TASK DIRECTIONS | Transcribe word for word the stretch of the Windows Service discussion below from "to your class" through "attach process screen.".

I created a Windows Service that watches a directory using FileSystemWatcher and when a file is put into the folder it zips it.
All the functionality is in a class I created named FileProcessor.
When I create a Console app that uses FileProcessor the automated zipping works great. However, when I run the class in the Windows Service it never works.
Sounds to me like file permissions might be screwing you up. Which account is the service running under?
Check the account and directory your service is running under - does it have permission and visibility to the target directory?
Add some diagnostics to the class so that you can see what it's trying to do, and output error information (you are handling any possible OS errors under FileSystemWatcher
, right?). You'll need these anyway when the service goes live. Compare the output when running as service versus in test.
Add a System.Threading.Thread.Sleep(15000)
to your class so that when it's invoked by your service, you have time to attach the debugger to work out what's going on.
try to debug you service as spender said - run service. Put a debug point at place in code to check. Press Ctrl + Alt + P in Visual studio this will give you attach process screen.
Check in - Show processes in all users AND Show processes in all sessions - Checkbox. Try to find your service in - Available processes list and click "Attach"
now put a file in the folder and the debugger will take you to VS at the breakpoint and try to debug it i m sure you will find what the problem is.

Stored data entries |

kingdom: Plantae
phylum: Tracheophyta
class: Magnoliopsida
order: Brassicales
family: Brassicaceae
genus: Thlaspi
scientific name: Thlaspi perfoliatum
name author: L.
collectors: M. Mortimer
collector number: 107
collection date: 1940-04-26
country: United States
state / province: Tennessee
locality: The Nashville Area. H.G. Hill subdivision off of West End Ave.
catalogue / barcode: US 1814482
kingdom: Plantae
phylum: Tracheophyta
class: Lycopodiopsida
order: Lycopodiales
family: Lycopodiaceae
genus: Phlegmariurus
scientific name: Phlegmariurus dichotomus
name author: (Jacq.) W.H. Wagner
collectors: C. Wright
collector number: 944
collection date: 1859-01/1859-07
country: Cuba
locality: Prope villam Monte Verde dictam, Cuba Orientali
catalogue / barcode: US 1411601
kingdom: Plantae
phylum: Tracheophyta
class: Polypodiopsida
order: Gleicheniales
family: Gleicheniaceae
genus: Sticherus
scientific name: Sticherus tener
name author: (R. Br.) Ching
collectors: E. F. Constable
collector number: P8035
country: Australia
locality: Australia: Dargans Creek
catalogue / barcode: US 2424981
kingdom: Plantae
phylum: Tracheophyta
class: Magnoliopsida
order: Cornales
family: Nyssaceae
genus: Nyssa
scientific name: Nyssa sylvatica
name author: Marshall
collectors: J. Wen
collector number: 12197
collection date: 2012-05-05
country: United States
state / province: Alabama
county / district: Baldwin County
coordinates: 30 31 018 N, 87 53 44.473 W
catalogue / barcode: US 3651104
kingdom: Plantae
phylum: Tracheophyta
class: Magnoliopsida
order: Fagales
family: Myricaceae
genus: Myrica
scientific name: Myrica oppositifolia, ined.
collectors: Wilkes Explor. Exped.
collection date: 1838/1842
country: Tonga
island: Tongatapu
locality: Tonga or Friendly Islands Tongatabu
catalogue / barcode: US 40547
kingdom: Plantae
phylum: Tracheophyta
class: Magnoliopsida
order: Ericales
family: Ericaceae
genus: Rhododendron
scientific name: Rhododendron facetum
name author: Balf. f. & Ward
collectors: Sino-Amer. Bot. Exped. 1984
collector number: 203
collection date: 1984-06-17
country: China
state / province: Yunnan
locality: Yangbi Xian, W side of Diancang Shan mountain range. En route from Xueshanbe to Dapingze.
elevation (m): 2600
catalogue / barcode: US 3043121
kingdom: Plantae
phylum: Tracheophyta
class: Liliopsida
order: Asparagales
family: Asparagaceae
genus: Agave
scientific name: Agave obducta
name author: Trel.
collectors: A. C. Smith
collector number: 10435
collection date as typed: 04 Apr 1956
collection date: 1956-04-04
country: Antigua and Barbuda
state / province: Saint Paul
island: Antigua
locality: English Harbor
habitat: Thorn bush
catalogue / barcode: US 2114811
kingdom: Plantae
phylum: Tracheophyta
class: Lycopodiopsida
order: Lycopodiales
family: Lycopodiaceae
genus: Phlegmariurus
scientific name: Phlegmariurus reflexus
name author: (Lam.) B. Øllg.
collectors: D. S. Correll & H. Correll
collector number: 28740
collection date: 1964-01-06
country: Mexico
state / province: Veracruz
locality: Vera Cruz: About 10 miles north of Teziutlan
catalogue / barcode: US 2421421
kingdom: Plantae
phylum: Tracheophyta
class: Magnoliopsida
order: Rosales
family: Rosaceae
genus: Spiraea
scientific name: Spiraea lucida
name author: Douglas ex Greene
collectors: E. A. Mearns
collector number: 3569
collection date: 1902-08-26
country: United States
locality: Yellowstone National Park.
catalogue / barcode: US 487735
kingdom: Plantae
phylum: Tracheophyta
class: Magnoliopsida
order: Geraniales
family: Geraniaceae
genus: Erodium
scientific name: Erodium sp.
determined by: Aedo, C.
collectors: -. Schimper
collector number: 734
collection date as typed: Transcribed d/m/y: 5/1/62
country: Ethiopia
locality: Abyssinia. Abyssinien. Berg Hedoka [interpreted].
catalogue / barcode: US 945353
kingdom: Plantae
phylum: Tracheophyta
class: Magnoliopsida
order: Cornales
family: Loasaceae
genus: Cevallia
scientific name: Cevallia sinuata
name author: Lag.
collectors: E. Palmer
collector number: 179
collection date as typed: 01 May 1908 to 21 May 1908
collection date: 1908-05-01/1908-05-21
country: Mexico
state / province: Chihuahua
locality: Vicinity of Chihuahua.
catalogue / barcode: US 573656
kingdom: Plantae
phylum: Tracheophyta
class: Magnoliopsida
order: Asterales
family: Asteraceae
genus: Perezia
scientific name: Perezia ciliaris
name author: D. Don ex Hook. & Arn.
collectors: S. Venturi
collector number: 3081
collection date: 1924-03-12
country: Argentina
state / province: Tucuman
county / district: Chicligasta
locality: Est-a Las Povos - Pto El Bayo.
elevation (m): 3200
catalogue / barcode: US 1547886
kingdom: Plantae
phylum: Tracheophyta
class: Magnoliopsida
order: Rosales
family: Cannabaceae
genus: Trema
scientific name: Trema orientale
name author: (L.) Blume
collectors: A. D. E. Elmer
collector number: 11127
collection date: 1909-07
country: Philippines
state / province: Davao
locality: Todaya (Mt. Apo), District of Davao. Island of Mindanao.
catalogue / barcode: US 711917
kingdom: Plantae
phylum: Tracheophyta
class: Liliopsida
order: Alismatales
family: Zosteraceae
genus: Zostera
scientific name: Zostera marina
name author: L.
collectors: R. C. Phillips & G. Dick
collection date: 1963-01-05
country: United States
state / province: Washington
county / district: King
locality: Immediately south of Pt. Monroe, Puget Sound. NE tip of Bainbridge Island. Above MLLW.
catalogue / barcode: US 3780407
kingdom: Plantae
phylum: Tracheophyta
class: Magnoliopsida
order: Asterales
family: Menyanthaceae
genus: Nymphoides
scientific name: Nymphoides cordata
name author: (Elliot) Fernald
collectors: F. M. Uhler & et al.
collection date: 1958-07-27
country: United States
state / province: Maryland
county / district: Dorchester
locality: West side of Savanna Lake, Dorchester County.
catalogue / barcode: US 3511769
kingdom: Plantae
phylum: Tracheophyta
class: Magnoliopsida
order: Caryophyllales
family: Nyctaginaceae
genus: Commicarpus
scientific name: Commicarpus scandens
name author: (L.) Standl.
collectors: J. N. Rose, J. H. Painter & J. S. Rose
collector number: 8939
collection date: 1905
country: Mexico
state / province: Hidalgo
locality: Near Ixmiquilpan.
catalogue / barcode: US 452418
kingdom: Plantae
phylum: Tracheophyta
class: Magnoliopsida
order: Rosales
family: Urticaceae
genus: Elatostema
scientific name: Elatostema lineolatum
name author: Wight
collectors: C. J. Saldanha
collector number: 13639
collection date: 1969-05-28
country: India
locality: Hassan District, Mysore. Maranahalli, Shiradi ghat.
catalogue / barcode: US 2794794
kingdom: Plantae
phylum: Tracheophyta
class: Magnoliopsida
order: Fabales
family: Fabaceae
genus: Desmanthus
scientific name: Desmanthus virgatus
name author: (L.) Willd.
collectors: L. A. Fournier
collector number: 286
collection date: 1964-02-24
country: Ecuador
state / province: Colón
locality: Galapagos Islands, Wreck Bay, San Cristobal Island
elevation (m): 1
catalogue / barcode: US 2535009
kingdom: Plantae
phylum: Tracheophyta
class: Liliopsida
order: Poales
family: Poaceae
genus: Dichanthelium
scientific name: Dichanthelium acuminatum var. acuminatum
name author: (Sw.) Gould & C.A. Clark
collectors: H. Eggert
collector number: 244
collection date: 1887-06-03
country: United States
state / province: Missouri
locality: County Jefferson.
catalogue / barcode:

PROBLEM SOLUTION |
to your class so that when it's invoked by your service, you have time to attach the debugger to work out what's going on.
try to debug you service as spender said - run service. Put a debug point at place in code to check. Press Ctrl + Alt + P in Visual studio this will give you attach process screen.